Fitzpatrick, a 220-pound chiseled football player and wrestler, spent the offseason recovering from a left knee injury — he partially tore his anterior cruciate ligament and completely tore the lateral meniscus — suffered during an offseason wrestling practice session.
During his rehabilitation, Fitzpatrick embarked on an aggressive weight lifting and cardiovascular exercise regimen — not just to recover — but to make himself bigger, stronger and faster.
“Starting late February , I was in the gym every single day. The injury just drove me to be better,” he said. “Worked on my leg, leg workouts, upper body, everything. ...
“I realized the only way to get better was to keep training. I had to work on [stamina] and now I believe I have the perfect balance of strength and endurance. That's a big part of my success.”
All the extra work has paid dividends. Fitzpatrick, no stranger to the sport, having wrestled since first grade for the Rockville Raptors youth team, has always been a strong wrestler — he was 24-10 last season. But this winter, Fitzpatrick has been one of the surprises on the county wrestling scene as a dominating force. He owns a perfect 39-0 record (33 victories coming by way of a first-period pin) and enters Friday and Saturday's Class 4A/3A West Region tournament at Sherwood as the No. 1 seed in his weight class.
During the county tournament last weekend, Fitzpatrick, who didn't place in the top 4 of a tournament until this season, cruised through his competition, recording four pins in a combined 2 minutes, 36 seconds to win a county championship. In the final bout, he pinned Wheaton's Tim Mallet in just 15 seconds.
“He's got some experience,” Godsey said. “But the big difference between this year and last year is the pure man strength. I mean, last year I could handle him. This year, everything we've taught him, he uses against us. He's the total package.”

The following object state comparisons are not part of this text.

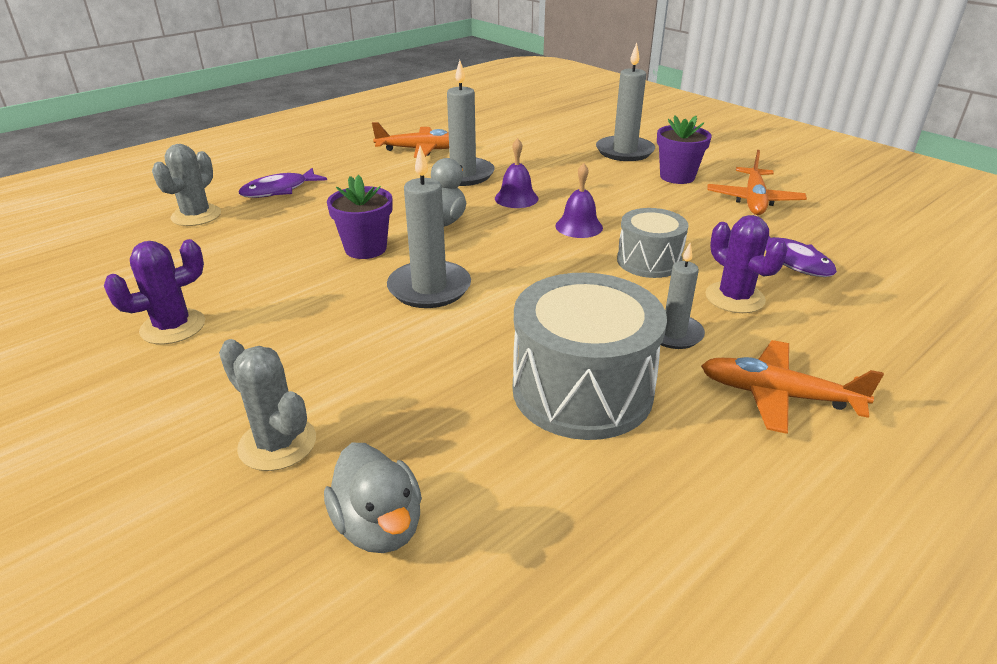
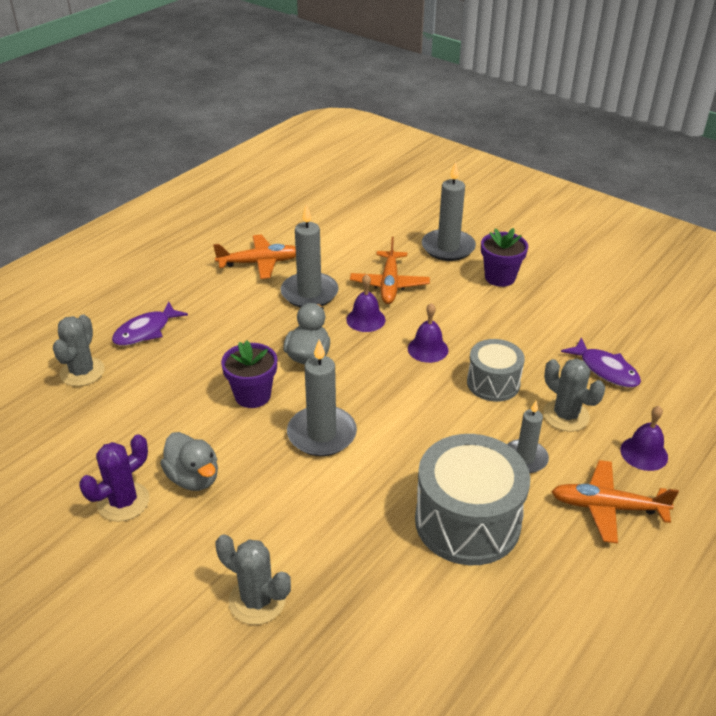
camera: 10 degrees left, 5 degrees up
grey duck [324,443,422,553] -> grey duck moved to [160,432,218,491]
purple cactus [705,215,788,313] -> grey cactus [543,358,605,432]
orange plane [708,150,807,215] -> orange plane moved to [350,237,430,304]
none -> purple bell [620,406,668,471]

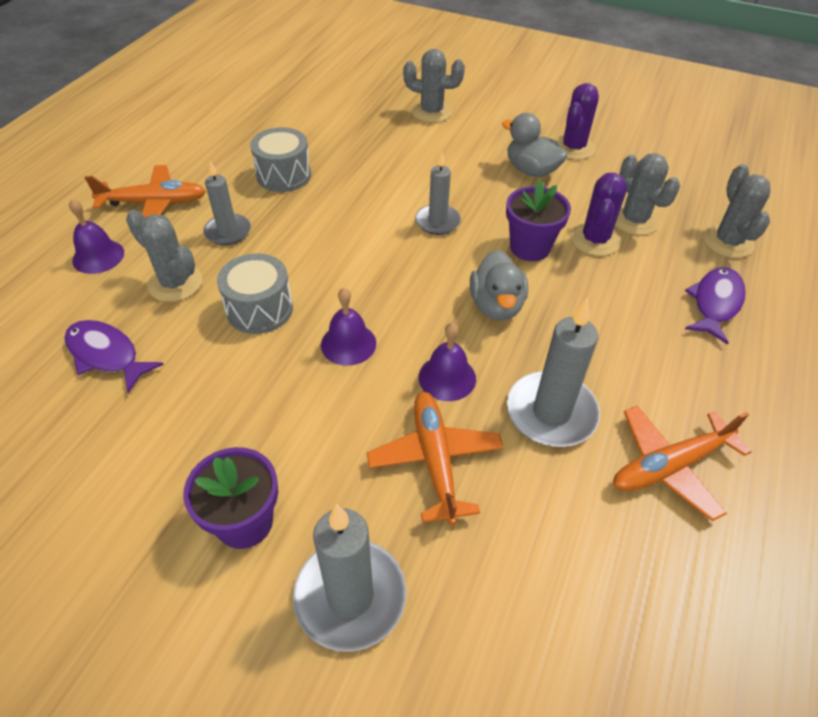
camera: 165 degrees right, 10 degrees up
grey candle [287,340,357,456] -> grey candle [415,153,461,235], size x0.63
grey drum [415,434,530,565] -> grey drum [250,127,311,192], size x0.59
none -> purple cactus [571,172,627,256]
none -> grey cactus [615,153,680,235]

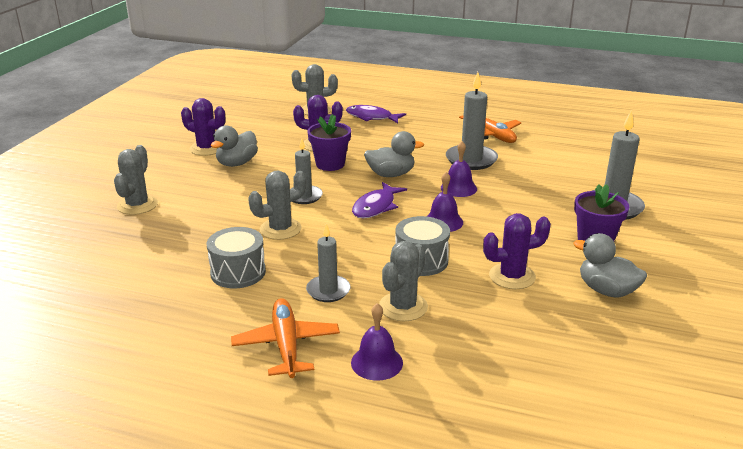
camera: 95 degrees left, 20 degrees down
purple fish [64,320,164,393] -> purple fish moved to [352,182,407,218]
orange plane [367,392,504,525] -> none
grey cactus [615,153,680,235] -> grey cactus moved to [248,170,307,240]
none -> purple cactus [483,213,551,289]
none -> grey duck [573,233,647,297]

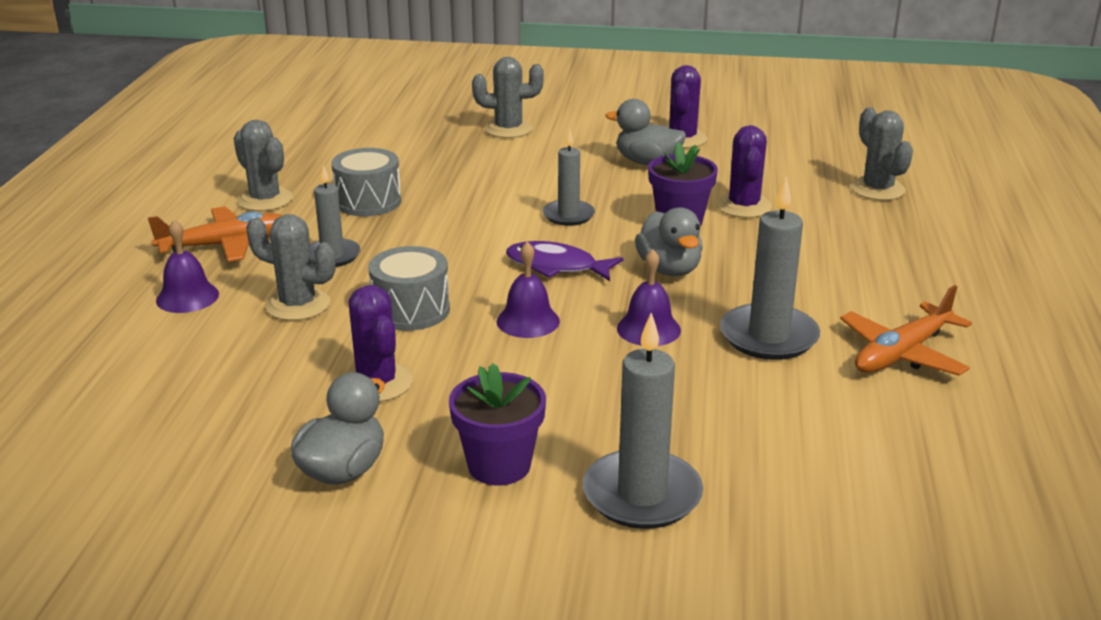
camera: 80 degrees right, 0 degrees up
grey cactus [248,170,307,240] -> grey cactus moved to [234,120,293,211]
purple fish [346,105,406,123] -> none

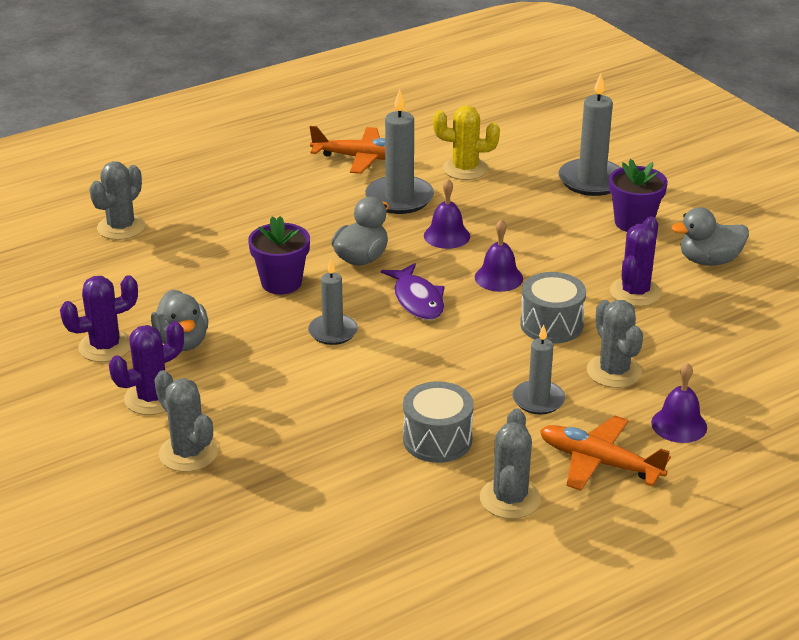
camera: 130 degrees left, 5 degrees up
purple cactus [716,125,772,218] -> purple cactus moved to [109,321,184,415]
none -> yellow cactus [433,105,500,180]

Fitzpatrick, who has steadily grown up from the 160-pound weight class as a freshman, says he feels most natural on his feet and is the strongest from the neutral position. He does admit, however, he is slightly concerned — as competition improves at regionals and states — since his matches rarely last the full six minutes.
“I haven't had a lot of competition and haven't had someone go all three rounds to test my abilities,” he said. “We've been going to schools like Georgetown Prep and [Our Lady of] Good Counsel so I've been able to practice with some of the best from around this area.”